__Document layout detection data__:
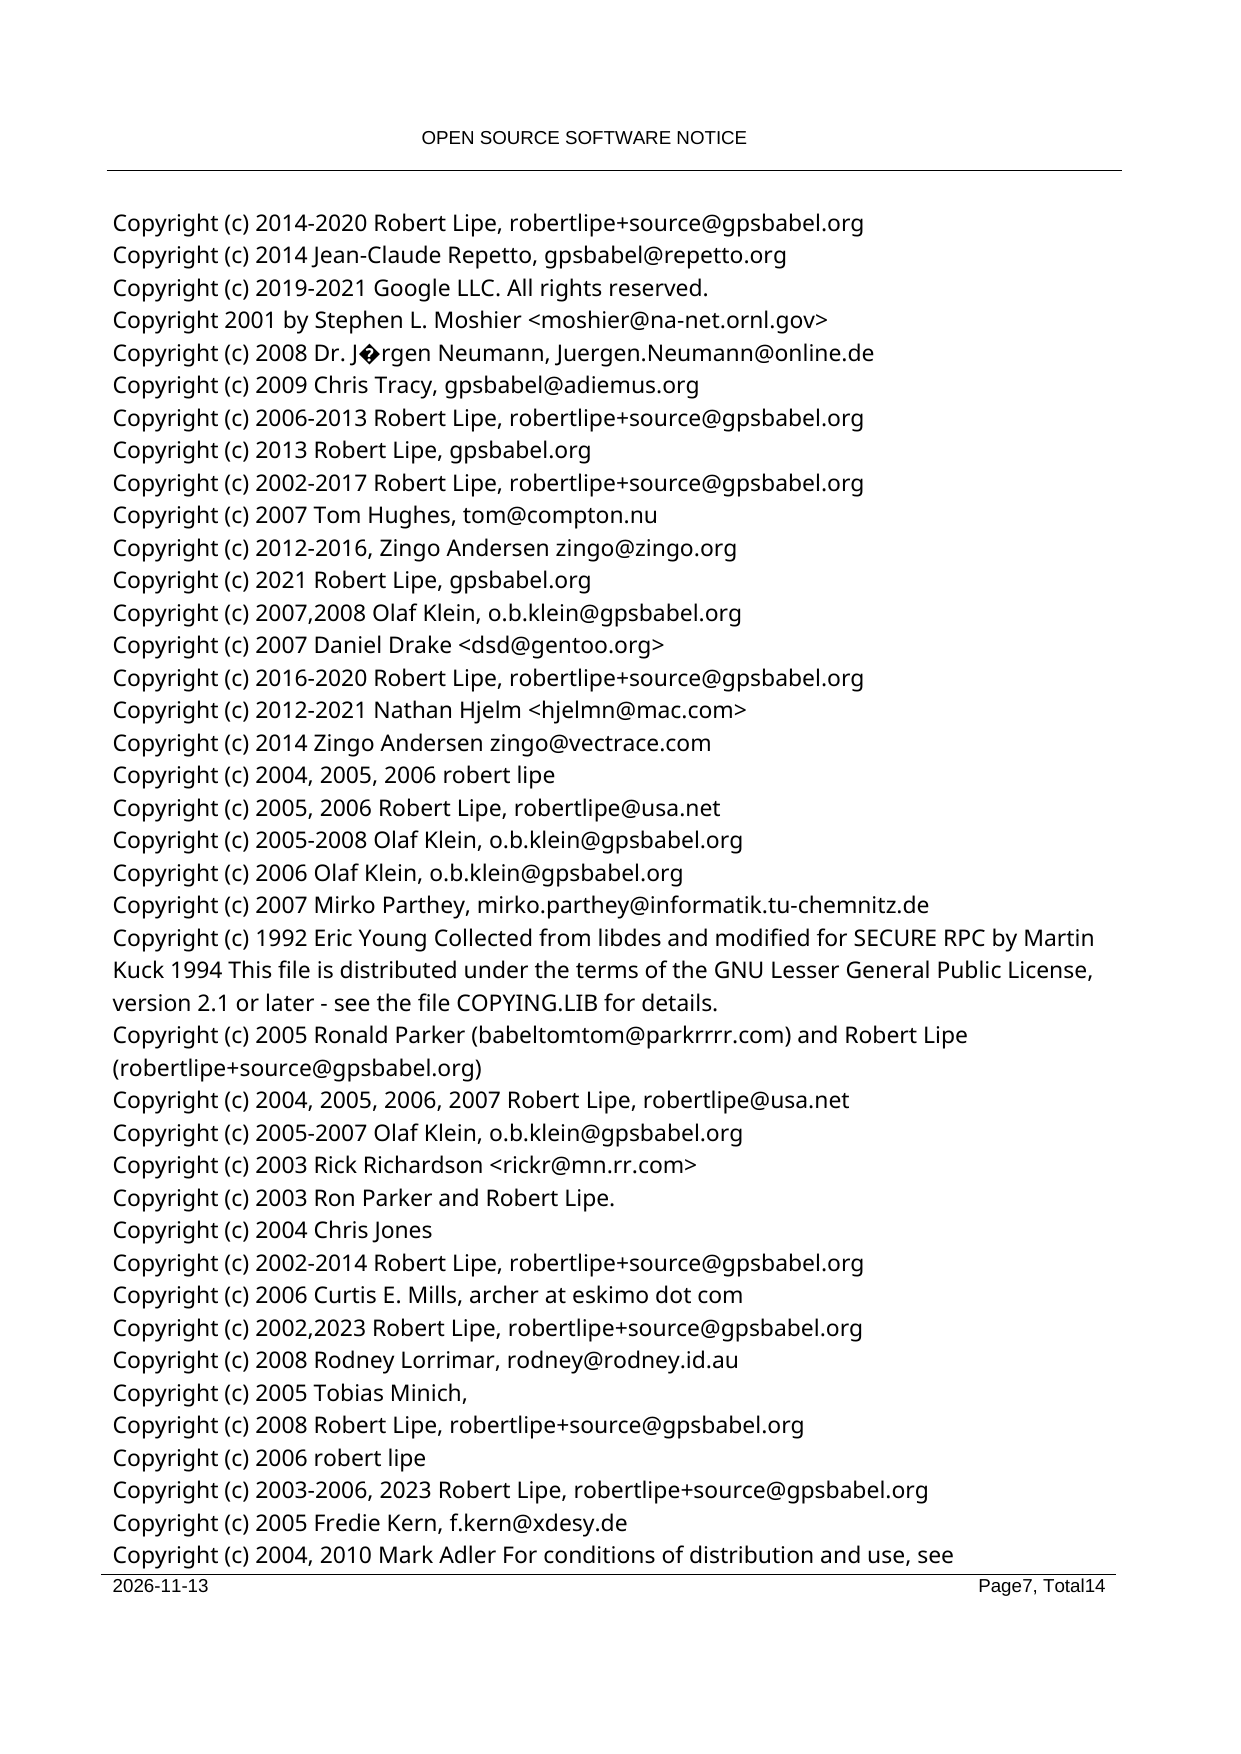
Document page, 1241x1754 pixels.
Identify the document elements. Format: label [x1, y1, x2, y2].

text [112, 206, 1128, 1571]
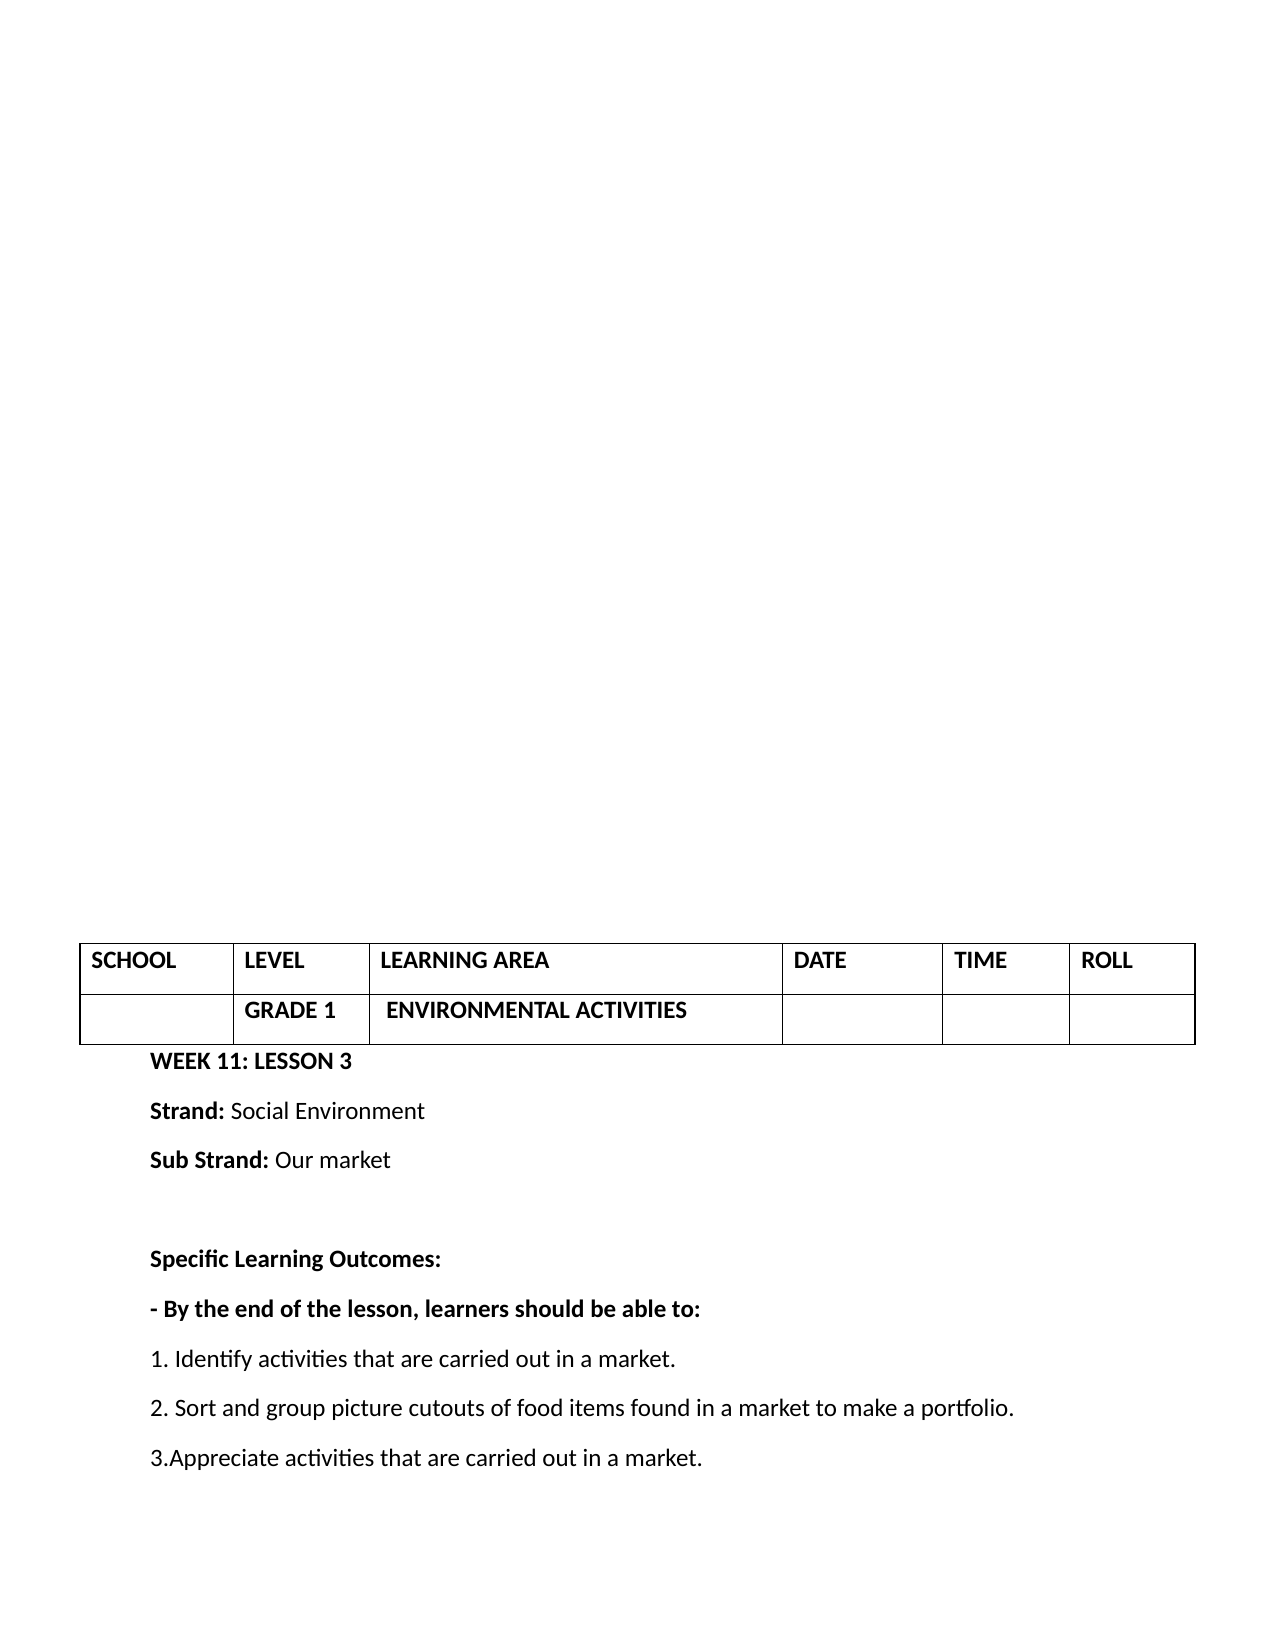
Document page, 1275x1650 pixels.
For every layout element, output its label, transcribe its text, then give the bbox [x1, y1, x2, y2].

table_cell [943, 995, 1069, 1044]
text Strand: Social Environment [150, 1095, 1125, 1125]
text 3.Appreciate activities that are carried out in a market. [150, 1442, 1125, 1472]
text - By the end of the lesson, learners should be able to: [150, 1293, 1125, 1324]
table_header ROLL [1070, 944, 1194, 994]
table_cell [1070, 995, 1194, 1044]
table_header SCHOOL [81, 944, 233, 994]
text 2. Sort and group picture cutouts of food items found in a market to make a portfolio. [150, 1392, 1125, 1423]
text Sub Strand: Our market [150, 1144, 1125, 1175]
text Specific Learning Outcomes: [150, 1243, 1125, 1274]
table_cell GRADE 1 [234, 995, 369, 1044]
table_cell ENVIRONMENTAL ACTIVITIES [370, 995, 782, 1044]
table_header DATE [783, 944, 942, 994]
text 1. Identify activities that are carried out in a market. [150, 1343, 1125, 1373]
table_cell [783, 995, 942, 1044]
text WEEK 11: LESSON 3 [150, 1045, 1125, 1076]
table_header LEVEL [234, 944, 369, 994]
table_header TIME [943, 944, 1069, 994]
table_header LEARNING AREA [370, 944, 782, 994]
table_cell [81, 995, 233, 1044]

__TRY IT__: Output, exactly, all the records above; include no pictures.

__FINISHED EXERCISE__:
Document page, 1241x1754 pixels.
Identify the document elements. Format: label [x1, y1, x2, y2].

text [112, 206, 1128, 1571]
Document page, 1275x1650 pixels.
For every layout element, output its label, transcribe its text, then give the bbox [x1, y1, x2, y2].

table_cell [943, 995, 1069, 1044]
text Strand: Social Environment [150, 1095, 1125, 1125]
text 3.Appreciate activities that are carried out in a market. [150, 1442, 1125, 1472]
text - By the end of the lesson, learners should be able to: [150, 1293, 1125, 1324]
table_header ROLL [1070, 944, 1194, 994]
table_cell [1070, 995, 1194, 1044]
table_header SCHOOL [81, 944, 233, 994]
text 2. Sort and group picture cutouts of food items found in a market to make a portfolio. [150, 1392, 1125, 1423]
text Sub Strand: Our market [150, 1144, 1125, 1175]
text Specific Learning Outcomes: [150, 1243, 1125, 1274]
table_cell GRADE 1 [234, 995, 369, 1044]
table_cell ENVIRONMENTAL ACTIVITIES [370, 995, 782, 1044]
table_header DATE [783, 944, 942, 994]
text 1. Identify activities that are carried out in a market. [150, 1343, 1125, 1373]
table_cell [783, 995, 942, 1044]
text WEEK 11: LESSON 3 [150, 1045, 1125, 1076]
table_header LEVEL [234, 944, 369, 994]
table_header TIME [943, 944, 1069, 994]
table_header LEARNING AREA [370, 944, 782, 994]
table_cell [81, 995, 233, 1044]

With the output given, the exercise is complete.